The beat of drums marked the start of Day 2 of the Multiple Pathways of Recovery Conference (MPRC).
This morning’s keynote speaker was Don Coyhis of the Mohican Nation who began his presentation by introducing native American musicians whose traditional drumming and singing called attendees together.
Coyhis is the President and Founder of White Bison, Inc., an American Indian non-profit organization that offers “sobriety, recovery, addiction prevention, and wellness/Wellbriety learning resources to the Native American/Alaska Native community nationwide.”
It would be nearly impossible to meaningfully impart a full understanding of Coyhis’ talk. However, a sampling of his comments may give a sense of his observations and parts of it may become available online in upcoming weeks.
At a high level, Coyhis told conference attendees that addiction and other family and community tragedies are just symptoms of deeper issues. He made it clear our efforts must focus on dealing with the social, historical, familial, economic and spiritual problems that lie at the root.
Coyhis applauded the increase in diversity of the MPRC audience, pointing out that “we won’t heal without one another. The creator didn’t make four races, the creator made one race — the human race.”
Coyhis, who has logged 41 years of continuous sobriety, said he “loves the idea of multiple pathways. There are many different ways people are getting into recovery and getting sober. This is the way of the future.”
White Bison was founded in 1988 as Coyhis faced the task of how to address addiction issues plaguing more than 570 tribes in the US and Canada. He quickly realized that no one approach would fit everywhere and made the point clear by noting that a strategy aimed at a tribe whose culture revolves around whales would not translate well for a prairie-based tribe.
The first community Coyhis worked with after founding White Bison was in Maine, a community consisting of 4,000 tribal members, 85% of whom had a problem with alcohol. The tribe also suffered from widespread, endemic sexual abuse. After a year of work Coyhis felt they hadn’t moved the needle, which he reported to his Elders. The Elders counseled him to continue his work and to focus on the past to better understand the present.

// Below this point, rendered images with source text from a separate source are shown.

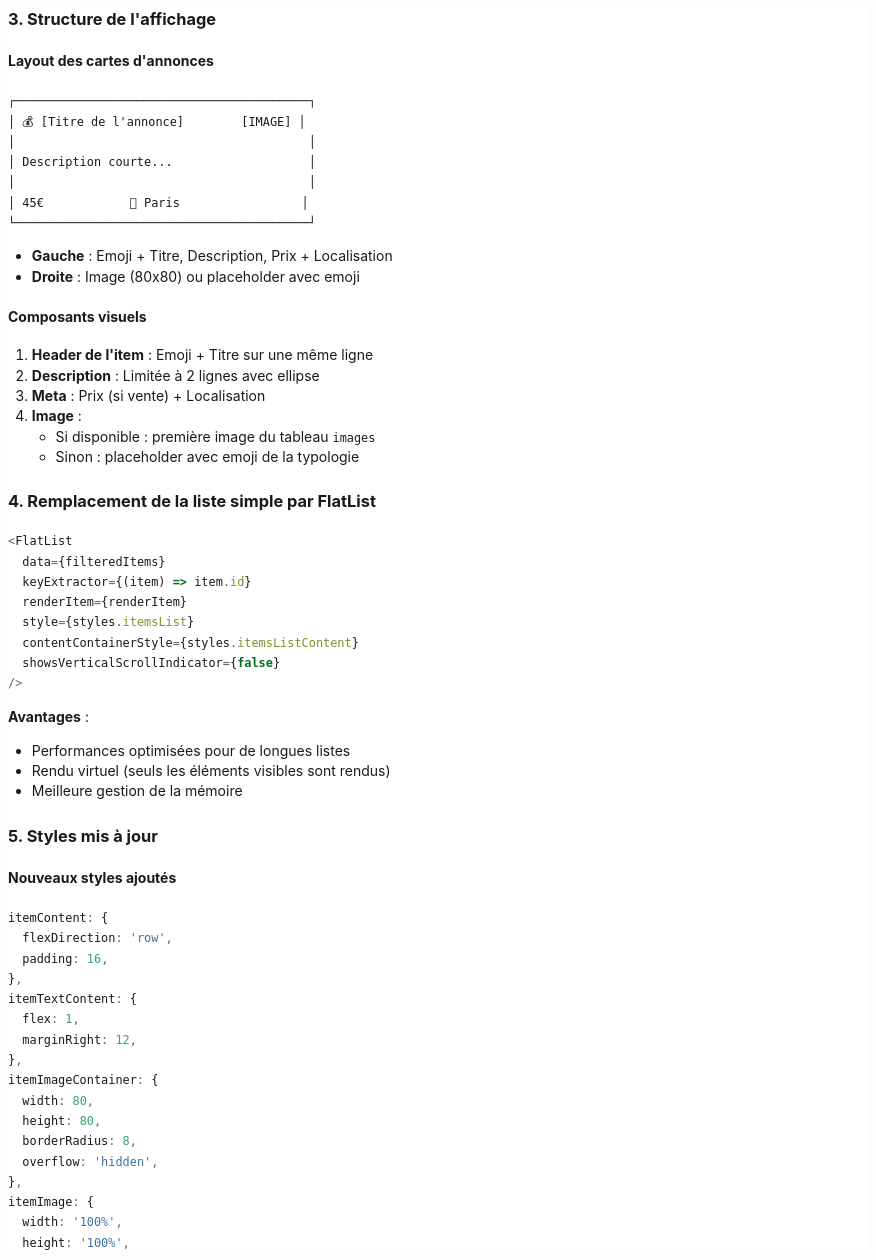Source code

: ### 3. Structure de l'affichage

#### Layout des cartes d'annonces

```
┌─────────────────────────────────────────┐
│ 💰 [Titre de l'annonce]        [IMAGE] │
│                                         │
│ Description courte...                   │
│                                         │
│ 45€            📍 Paris                 │
└─────────────────────────────────────────┘
```

- **Gauche** : Emoji + Titre, Description, Prix + Localisation
- **Droite** : Image (80x80) ou placeholder avec emoji

#### Composants visuels

1. **Header de l'item** : Emoji + Titre sur une même ligne
2. **Description** : Limitée à 2 lignes avec ellipse
3. **Meta** : Prix (si vente) + Localisation
4. **Image** : 
   - Si disponible : première image du tableau `images`
   - Sinon : placeholder avec emoji de la typologie

### 4. Remplacement de la liste simple par FlatList

```typescript
<FlatList
  data={filteredItems}
  keyExtractor={(item) => item.id}
  renderItem={renderItem}
  style={styles.itemsList}
  contentContainerStyle={styles.itemsListContent}
  showsVerticalScrollIndicator={false}
/>
```

**Avantages** :
- Performances optimisées pour de longues listes
- Rendu virtuel (seuls les éléments visibles sont rendus)
- Meilleure gestion de la mémoire

### 5. Styles mis à jour

#### Nouveaux styles ajoutés

```typescript
itemContent: {
  flexDirection: 'row',
  padding: 16,
},
itemTextContent: {
  flex: 1,
  marginRight: 12,
},
itemImageContainer: {
  width: 80,
  height: 80,
  borderRadius: 8,
  overflow: 'hidden',
},
itemImage: {
  width: '100%',
  height: '100%',
```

“We went back 200 – 300 years to find out what was done then because the past is connected to the present,” Coyhis said. “It’s important for us to know what happened back there. There was a life force there. There was a sustainable system. It was very organized, very intelligent. There was a world you could see and a world you could not see…the spiritual world. They would go into the spiritual world, find a solution and bring it back out,” Coyhis explained.
Understanding the past included confronting the cultural trauma that has continued to poison the present. He showed a short film documenting a Federal program to “civilize” the Indian nations by forced re-educate of Indian children. More than 100,000 children were taken from their families and sent to over 500 boarding schools established across the country.
“It was torture, it was brainwashing. It destroyed our family,” Coyhis said. He sees the impact of that history expressed today to the point where many communities suffer from “lateral violence” — in which nations are doing damage to themselves. He feels that addressing such cultural issues must be part of any attempt to address the symptom of addiction.
“Are we going to look at symptoms or causes?” Coyhis asked “I don’t know anyone who just has a problem with alcohol.”
But despite the size of the problem, Coyhis remains hopeful. “This is the generation that is going to break the cycle,” he predicts. “More powerful than the march of mighty armies is the idea whose time has come.”